Hélas, aujourd’hui, après plus de quinze mois d’exercice du pouvoir, Pastef semble avoir atteint ses limites en termes de communication offensive. Sa stratégie de communication digitale percutante qui faisait sa marque de fabrique et qui lui avait permis de mobiliser efficacement ses partisans dans un contexte d’opposition, malgré des moyens limités et une forte adversité, est aujourd’hui sévèrement mise à mal. D’aucuns pointent des failles dans cette stratégie, devenue inadaptée au contexte de gestion du pouvoir. Ces critiques pointent une transition ratée de l’opposition au pouvoir. En tant que parti d’opposition, Pastef excellait dans une communication réactive, dénonciatrice et mobilisatrice. Cependant, gouverner exige une approche proactive, visant à convaincre au-delà de sa base militante. Des spécialistes notent que le parti reste ancré dans une posture de confrontation, marquée par des constats, des dénonciations et une rhétorique de lanceurs d’alerte qui n’est pas adaptée à un parti de gouvernement.
Il y a, également, une certaine faiblesse dans la vulgarisation des actions. Depuis son arrivée au pouvoir, en effet, Pastef peine à relayer efficacement ses réalisations et à expliquer ses politiques. Les annonces officielles, souvent limitées à des canaux comme la Rts (médias d’Etat), manquent de relais pour toucher un public plus large. Cette lacune laisse un vide que les critiques et l’opposition exploitent. Si la maîtrise des réseaux sociaux était autrefois l’Adn du Pastef triomphant, elle est aujourd’hui perçue comme son point faible. Le parti semble avoir perdu sa capacité à fédérer en ligne, et ses cadres, même les plus aguerris, adoptent des postures qui nuisent à l’image du gouvernement. Il n’est pas rare de voir des ministres ou Dg de la nouvelle alternance faire leur propre promotion au détriment de la dynamique d’ensemble.

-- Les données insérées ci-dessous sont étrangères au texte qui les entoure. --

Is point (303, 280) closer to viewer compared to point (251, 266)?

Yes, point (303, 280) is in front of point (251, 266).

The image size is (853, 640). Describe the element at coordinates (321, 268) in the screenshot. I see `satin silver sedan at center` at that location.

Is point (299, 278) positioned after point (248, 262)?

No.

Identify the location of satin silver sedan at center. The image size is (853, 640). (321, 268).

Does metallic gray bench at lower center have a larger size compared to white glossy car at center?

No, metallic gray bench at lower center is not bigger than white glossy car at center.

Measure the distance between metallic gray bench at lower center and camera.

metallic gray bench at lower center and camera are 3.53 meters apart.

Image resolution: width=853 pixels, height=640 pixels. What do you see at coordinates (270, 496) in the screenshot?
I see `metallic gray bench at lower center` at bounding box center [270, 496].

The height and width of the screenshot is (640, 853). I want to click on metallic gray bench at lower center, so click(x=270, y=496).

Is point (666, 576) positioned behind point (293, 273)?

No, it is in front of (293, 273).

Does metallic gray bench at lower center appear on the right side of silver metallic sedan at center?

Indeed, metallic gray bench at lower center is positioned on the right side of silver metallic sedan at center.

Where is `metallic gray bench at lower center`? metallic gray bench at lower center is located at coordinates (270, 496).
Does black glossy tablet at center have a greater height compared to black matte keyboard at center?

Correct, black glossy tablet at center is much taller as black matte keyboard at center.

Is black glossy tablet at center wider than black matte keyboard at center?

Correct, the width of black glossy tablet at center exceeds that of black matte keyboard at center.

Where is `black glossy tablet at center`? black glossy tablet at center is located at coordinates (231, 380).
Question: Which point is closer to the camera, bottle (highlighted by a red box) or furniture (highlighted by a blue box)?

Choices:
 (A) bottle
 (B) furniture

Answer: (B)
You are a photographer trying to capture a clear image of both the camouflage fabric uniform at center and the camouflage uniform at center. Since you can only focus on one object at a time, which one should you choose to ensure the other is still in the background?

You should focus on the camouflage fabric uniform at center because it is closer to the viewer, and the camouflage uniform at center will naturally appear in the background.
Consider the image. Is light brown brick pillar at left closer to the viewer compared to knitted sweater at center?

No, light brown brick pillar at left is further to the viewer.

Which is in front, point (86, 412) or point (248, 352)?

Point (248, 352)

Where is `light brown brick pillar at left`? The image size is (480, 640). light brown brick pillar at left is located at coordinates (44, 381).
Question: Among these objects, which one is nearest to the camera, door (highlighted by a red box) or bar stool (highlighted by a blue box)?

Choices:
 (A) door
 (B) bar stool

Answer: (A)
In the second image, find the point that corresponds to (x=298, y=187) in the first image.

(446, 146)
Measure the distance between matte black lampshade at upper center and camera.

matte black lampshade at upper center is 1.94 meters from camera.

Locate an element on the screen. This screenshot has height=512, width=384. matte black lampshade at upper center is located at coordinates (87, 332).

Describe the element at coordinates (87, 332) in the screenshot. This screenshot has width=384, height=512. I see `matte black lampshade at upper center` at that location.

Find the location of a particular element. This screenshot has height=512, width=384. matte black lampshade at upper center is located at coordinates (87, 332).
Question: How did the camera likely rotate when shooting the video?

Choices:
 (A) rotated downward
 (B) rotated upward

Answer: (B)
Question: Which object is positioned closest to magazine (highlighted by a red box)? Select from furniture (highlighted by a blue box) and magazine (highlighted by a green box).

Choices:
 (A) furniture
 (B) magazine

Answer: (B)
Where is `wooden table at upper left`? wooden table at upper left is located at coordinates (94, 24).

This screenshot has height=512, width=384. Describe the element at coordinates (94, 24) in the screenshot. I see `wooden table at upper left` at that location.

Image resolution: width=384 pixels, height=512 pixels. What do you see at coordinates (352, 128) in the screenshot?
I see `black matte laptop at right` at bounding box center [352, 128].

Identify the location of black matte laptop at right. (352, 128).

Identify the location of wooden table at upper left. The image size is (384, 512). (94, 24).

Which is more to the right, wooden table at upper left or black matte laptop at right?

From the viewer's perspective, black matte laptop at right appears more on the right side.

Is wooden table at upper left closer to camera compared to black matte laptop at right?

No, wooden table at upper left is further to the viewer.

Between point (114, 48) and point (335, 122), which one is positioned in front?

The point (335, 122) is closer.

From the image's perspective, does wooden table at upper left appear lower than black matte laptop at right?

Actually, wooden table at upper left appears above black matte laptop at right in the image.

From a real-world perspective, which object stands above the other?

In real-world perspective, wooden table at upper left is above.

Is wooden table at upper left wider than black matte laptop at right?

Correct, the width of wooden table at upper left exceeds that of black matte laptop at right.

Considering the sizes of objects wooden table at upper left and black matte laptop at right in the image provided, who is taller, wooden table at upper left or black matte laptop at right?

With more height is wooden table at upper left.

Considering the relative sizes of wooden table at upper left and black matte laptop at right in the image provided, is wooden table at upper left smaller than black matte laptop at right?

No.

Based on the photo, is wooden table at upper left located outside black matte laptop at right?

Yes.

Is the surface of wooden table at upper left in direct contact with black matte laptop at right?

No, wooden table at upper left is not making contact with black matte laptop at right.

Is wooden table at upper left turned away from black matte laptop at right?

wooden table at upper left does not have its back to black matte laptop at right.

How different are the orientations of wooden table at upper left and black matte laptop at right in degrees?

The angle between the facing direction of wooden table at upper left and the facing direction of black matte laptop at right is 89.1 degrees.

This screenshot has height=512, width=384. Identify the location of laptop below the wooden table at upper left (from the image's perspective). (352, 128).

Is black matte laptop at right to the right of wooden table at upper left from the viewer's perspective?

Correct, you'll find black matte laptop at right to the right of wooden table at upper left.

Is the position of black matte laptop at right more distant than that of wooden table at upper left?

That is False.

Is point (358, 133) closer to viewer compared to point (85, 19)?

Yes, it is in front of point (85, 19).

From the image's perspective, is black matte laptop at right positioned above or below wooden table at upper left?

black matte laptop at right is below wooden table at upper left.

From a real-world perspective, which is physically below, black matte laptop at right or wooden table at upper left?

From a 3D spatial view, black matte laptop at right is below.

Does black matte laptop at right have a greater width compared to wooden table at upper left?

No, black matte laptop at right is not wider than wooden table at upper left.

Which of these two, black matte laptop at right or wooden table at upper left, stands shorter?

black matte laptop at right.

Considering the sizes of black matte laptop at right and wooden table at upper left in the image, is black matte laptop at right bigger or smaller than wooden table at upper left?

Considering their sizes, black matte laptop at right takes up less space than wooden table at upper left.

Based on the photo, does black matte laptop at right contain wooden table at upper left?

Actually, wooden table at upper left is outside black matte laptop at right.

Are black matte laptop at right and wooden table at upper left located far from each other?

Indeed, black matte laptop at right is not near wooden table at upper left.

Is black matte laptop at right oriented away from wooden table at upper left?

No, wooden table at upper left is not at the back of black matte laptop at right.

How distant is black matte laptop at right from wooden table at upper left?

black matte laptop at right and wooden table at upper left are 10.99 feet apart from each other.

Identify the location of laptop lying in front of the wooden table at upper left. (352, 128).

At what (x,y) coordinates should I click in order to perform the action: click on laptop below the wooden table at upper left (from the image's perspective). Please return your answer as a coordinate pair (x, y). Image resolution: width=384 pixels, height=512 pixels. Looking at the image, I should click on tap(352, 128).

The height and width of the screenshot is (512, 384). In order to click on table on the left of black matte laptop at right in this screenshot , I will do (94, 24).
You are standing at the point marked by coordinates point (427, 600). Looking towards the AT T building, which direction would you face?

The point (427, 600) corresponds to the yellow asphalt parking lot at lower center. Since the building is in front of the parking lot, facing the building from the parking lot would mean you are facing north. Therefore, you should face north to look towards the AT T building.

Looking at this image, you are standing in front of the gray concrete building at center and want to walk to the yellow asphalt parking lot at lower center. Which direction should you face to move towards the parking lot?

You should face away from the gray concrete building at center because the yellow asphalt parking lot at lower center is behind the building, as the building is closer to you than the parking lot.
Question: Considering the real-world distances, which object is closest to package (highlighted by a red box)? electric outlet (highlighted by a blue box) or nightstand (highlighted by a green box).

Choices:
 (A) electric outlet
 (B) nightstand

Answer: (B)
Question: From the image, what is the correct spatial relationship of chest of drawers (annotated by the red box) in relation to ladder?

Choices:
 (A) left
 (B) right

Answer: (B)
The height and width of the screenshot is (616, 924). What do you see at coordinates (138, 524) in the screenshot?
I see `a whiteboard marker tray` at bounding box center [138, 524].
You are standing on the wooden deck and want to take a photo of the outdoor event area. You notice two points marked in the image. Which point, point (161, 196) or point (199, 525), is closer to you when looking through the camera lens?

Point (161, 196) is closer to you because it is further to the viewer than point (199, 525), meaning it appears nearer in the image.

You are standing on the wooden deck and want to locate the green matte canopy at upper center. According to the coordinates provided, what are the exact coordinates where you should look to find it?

Il s’y ajoute un manque de coordination entre les actions des principaux acteurs. Le dernier exemple en date est la tenue du conseil national de Pastef suivi d’un message de son Président. Lequel message continue, jusqu’à maintenant, d’alimenter les discussions. Ce, alors que, au même moment, le président de la République, reçu la veille par son homologue américain, venait de rencontrer la direction de Boeing dans le cadre d’un partenariat avec Air Sénégal. Le message du Président de Pastef, par ailleurs Premier ministre, ne fit que reléguer au second plan ce qui pouvait être considéré et «vendu» comme un succès diplomatique.
Sans compter les messages parfois contradictoires voire maladroits. Certains cadres, en tentant de répondre à des polémiques, minimisent des enjeux réels. Ce qui alimente les controverses plutôt que de les désamorcer. De plus, la dépendance à la figure tutélaire d’Ousmane Sonko comme principal porte-voix crée une fragilité et un effet de saturation, surchargeant, par ailleurs, le leader et limitant l’émergence d’autres communicants. Le porte-parole du gouvernement se cantonne désormais à ses comptes-rendus du conseil des ministres, ses sorties ayant été souvent alimentées par des controverses (mort «suspecte» de l’ancien ministre Moustapha Bâ, Macky, «chef de gang», etc.). Aussi, toute la communication du pouvoir tourne aujourd’hui autour du Premier ministre et chef de Pastef. S’il parle, il occupe tout l’espace. S’il se tait, il laisse l’espace à d’autres dont la prise de parole brouille souvent la communication gouvernementale et crée plus de polémiques qu’elle n’en résout.
Ainsi, pour sortir de la zone grise, le pouvoir Pastef gagnerait à passer d’une communication réactive qui était celle de l’opposition à une communication proactive, planifiée, mettant en avant ses réalisations et sa vision. Mais aussi à décentraliser la parole en soulageant Ousmane Sonko qui devrait s’appuyer sur d’autres figures capables de porter son discours avec efficacité et crédibilité.
Aussi, le pouvoir gagnerait à ne pas faire de la presse son ennemie. Bien que certains médias soient perçus comme hostiles -Sonko a ordonné le boycott de Gfm– Pastef pourrait tirer parti d’une communication plus ouverte avec la presse, même celle considérée comme ennemie, pour façonner l’opinion publique.